(Saved data entries)
_ _ _ _ _

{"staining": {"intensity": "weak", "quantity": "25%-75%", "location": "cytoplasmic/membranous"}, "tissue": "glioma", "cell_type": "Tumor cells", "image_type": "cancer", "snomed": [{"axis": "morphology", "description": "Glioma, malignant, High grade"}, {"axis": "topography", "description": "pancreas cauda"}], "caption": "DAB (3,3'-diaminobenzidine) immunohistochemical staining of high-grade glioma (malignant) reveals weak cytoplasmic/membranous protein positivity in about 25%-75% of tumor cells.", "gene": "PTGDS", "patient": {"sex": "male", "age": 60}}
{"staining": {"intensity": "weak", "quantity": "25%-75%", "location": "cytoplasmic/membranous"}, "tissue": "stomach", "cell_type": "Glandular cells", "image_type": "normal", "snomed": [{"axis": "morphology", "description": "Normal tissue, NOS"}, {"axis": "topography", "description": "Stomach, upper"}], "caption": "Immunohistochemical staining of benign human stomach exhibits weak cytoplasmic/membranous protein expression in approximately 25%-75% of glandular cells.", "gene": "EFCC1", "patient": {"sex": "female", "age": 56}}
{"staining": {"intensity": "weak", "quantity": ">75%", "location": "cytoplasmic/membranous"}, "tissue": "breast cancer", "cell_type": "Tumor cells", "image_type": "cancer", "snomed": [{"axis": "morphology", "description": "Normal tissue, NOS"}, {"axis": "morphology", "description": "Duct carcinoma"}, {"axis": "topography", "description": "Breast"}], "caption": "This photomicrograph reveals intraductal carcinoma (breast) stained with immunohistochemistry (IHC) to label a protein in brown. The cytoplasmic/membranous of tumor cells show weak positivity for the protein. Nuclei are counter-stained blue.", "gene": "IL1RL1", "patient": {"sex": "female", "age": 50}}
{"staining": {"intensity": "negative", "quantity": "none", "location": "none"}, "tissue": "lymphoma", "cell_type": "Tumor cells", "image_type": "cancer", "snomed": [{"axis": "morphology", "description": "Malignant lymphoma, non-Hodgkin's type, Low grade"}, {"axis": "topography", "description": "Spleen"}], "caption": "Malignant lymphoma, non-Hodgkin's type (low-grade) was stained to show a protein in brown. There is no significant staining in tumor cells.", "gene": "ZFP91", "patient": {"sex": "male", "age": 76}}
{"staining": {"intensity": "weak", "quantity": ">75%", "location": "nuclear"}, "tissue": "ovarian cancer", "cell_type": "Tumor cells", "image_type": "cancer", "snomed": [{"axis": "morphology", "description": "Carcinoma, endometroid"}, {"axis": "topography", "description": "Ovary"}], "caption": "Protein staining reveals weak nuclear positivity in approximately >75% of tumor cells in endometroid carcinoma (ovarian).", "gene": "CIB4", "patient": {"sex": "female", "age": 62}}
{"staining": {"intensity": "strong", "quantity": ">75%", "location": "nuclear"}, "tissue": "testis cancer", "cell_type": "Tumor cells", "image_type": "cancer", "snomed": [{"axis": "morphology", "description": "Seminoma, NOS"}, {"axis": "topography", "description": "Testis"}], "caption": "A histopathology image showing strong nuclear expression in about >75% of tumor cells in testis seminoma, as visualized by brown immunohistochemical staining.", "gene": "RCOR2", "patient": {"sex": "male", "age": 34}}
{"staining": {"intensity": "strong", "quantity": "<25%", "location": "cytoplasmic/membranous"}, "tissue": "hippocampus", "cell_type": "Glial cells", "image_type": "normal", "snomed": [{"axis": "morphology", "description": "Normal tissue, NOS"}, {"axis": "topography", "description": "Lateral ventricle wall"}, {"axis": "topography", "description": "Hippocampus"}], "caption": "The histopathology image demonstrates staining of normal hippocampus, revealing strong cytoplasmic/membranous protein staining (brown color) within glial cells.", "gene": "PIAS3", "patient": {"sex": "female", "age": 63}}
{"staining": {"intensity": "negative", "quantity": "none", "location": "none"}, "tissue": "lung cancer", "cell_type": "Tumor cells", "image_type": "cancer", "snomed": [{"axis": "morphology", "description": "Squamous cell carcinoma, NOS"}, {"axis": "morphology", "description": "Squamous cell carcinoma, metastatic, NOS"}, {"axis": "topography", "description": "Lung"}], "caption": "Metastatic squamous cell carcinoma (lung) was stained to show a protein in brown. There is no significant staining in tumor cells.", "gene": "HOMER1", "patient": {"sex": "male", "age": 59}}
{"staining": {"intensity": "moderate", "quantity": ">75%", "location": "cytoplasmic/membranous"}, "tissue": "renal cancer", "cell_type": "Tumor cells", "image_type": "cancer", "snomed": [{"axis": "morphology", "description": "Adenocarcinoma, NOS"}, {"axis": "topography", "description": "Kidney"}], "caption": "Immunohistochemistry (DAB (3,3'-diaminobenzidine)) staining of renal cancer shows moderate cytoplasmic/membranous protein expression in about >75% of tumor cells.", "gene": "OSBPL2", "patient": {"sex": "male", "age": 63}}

_ _ _ _ _

**What the task asks**: All of the records above should be given again exactly as written.

**Output below**:
{"staining": {"intensity": "weak", "quantity": "25%-75%", "location": "cytoplasmic/membranous"}, "tissue": "glioma", "cell_type": "Tumor cells", "image_type": "cancer", "snomed": [{"axis": "morphology", "description": "Glioma, malignant, High grade"}, {"axis": "topography", "description": "pancreas cauda"}], "caption": "DAB (3,3'-diaminobenzidine) immunohistochemical staining of high-grade glioma (malignant) reveals weak cytoplasmic/membranous protein positivity in about 25%-75% of tumor cells.", "gene": "PTGDS", "patient": {"sex": "male", "age": 60}}
{"staining": {"intensity": "weak", "quantity": "25%-75%", "location": "cytoplasmic/membranous"}, "tissue": "stomach", "cell_type": "Glandular cells", "image_type": "normal", "snomed": [{"axis": "morphology", "description": "Normal tissue, NOS"}, {"axis": "topography", "description": "Stomach, upper"}], "caption": "Immunohistochemical staining of benign human stomach exhibits weak cytoplasmic/membranous protein expression in approximately 25%-75% of glandular cells.", "gene": "EFCC1", "patient": {"sex": "female", "age": 56}}
{"staining": {"intensity": "weak", "quantity": ">75%", "location": "cytoplasmic/membranous"}, "tissue": "breast cancer", "cell_type": "Tumor cells", "image_type": "cancer", "snomed": [{"axis": "morphology", "description": "Normal tissue, NOS"}, {"axis": "morphology", "description": "Duct carcinoma"}, {"axis": "topography", "description": "Breast"}], "caption": "This photomicrograph reveals intraductal carcinoma (breast) stained with immunohistochemistry (IHC) to label a protein in brown. The cytoplasmic/membranous of tumor cells show weak positivity for the protein. Nuclei are counter-stained blue.", "gene": "IL1RL1", "patient": {"sex": "female", "age": 50}}
{"staining": {"intensity": "negative", "quantity": "none", "location": "none"}, "tissue": "lymphoma", "cell_type": "Tumor cells", "image_type": "cancer", "snomed": [{"axis": "morphology", "description": "Malignant lymphoma, non-Hodgkin's type, Low grade"}, {"axis": "topography", "description": "Spleen"}], "caption": "Malignant lymphoma, non-Hodgkin's type (low-grade) was stained to show a protein in brown. There is no significant staining in tumor cells.", "gene": "ZFP91", "patient": {"sex": "male", "age": 76}}
{"staining": {"intensity": "weak", "quantity": ">75%", "location": "nuclear"}, "tissue": "ovarian cancer", "cell_type": "Tumor cells", "image_type": "cancer", "snomed": [{"axis": "morphology", "description": "Carcinoma, endometroid"}, {"axis": "topography", "description": "Ovary"}], "caption": "Protein staining reveals weak nuclear positivity in approximately >75% of tumor cells in endometroid carcinoma (ovarian).", "gene": "CIB4", "patient": {"sex": "female", "age": 62}}
{"staining": {"intensity": "strong", "quantity": ">75%", "location": "nuclear"}, "tissue": "testis cancer", "cell_type": "Tumor cells", "image_type": "cancer", "snomed": [{"axis": "morphology", "description": "Seminoma, NOS"}, {"axis": "topography", "description": "Testis"}], "caption": "A histopathology image showing strong nuclear expression in about >75% of tumor cells in testis seminoma, as visualized by brown immunohistochemical staining.", "gene": "RCOR2", "patient": {"sex": "male", "age": 34}}
{"staining": {"intensity": "strong", "quantity": "<25%", "location": "cytoplasmic/membranous"}, "tissue": "hippocampus", "cell_type": "Glial cells", "image_type": "normal", "snomed": [{"axis": "morphology", "description": "Normal tissue, NOS"}, {"axis": "topography", "description": "Lateral ventricle wall"}, {"axis": "topography", "description": "Hippocampus"}], "caption": "The histopathology image demonstrates staining of normal hippocampus, revealing strong cytoplasmic/membranous protein staining (brown color) within glial cells.", "gene": "PIAS3", "patient": {"sex": "female", "age": 63}}
{"staining": {"intensity": "negative", "quantity": "none", "location": "none"}, "tissue": "lung cancer", "cell_type": "Tumor cells", "image_type": "cancer", "snomed": [{"axis": "morphology", "description": "Squamous cell carcinoma, NOS"}, {"axis": "morphology", "description": "Squamous cell carcinoma, metastatic, NOS"}, {"axis": "topography", "description": "Lung"}], "caption": "Metastatic squamous cell carcinoma (lung) was stained to show a protein in brown. There is no significant staining in tumor cells.", "gene": "HOMER1", "patient": {"sex": "male", "age": 59}}
{"staining": {"intensity": "moderate", "quantity": ">75%", "location": "cytoplasmic/membranous"}, "tissue": "renal cancer", "cell_type": "Tumor cells", "image_type": "cancer", "snomed": [{"axis": "morphology", "description": "Adenocarcinoma, NOS"}, {"axis": "topography", "description": "Kidney"}], "caption": "Immunohistochemistry (DAB (3,3'-diaminobenzidine)) staining of renal cancer shows moderate cytoplasmic/membranous protein expression in about >75% of tumor cells.", "gene": "OSBPL2", "patient": {"sex": "male", "age": 63}}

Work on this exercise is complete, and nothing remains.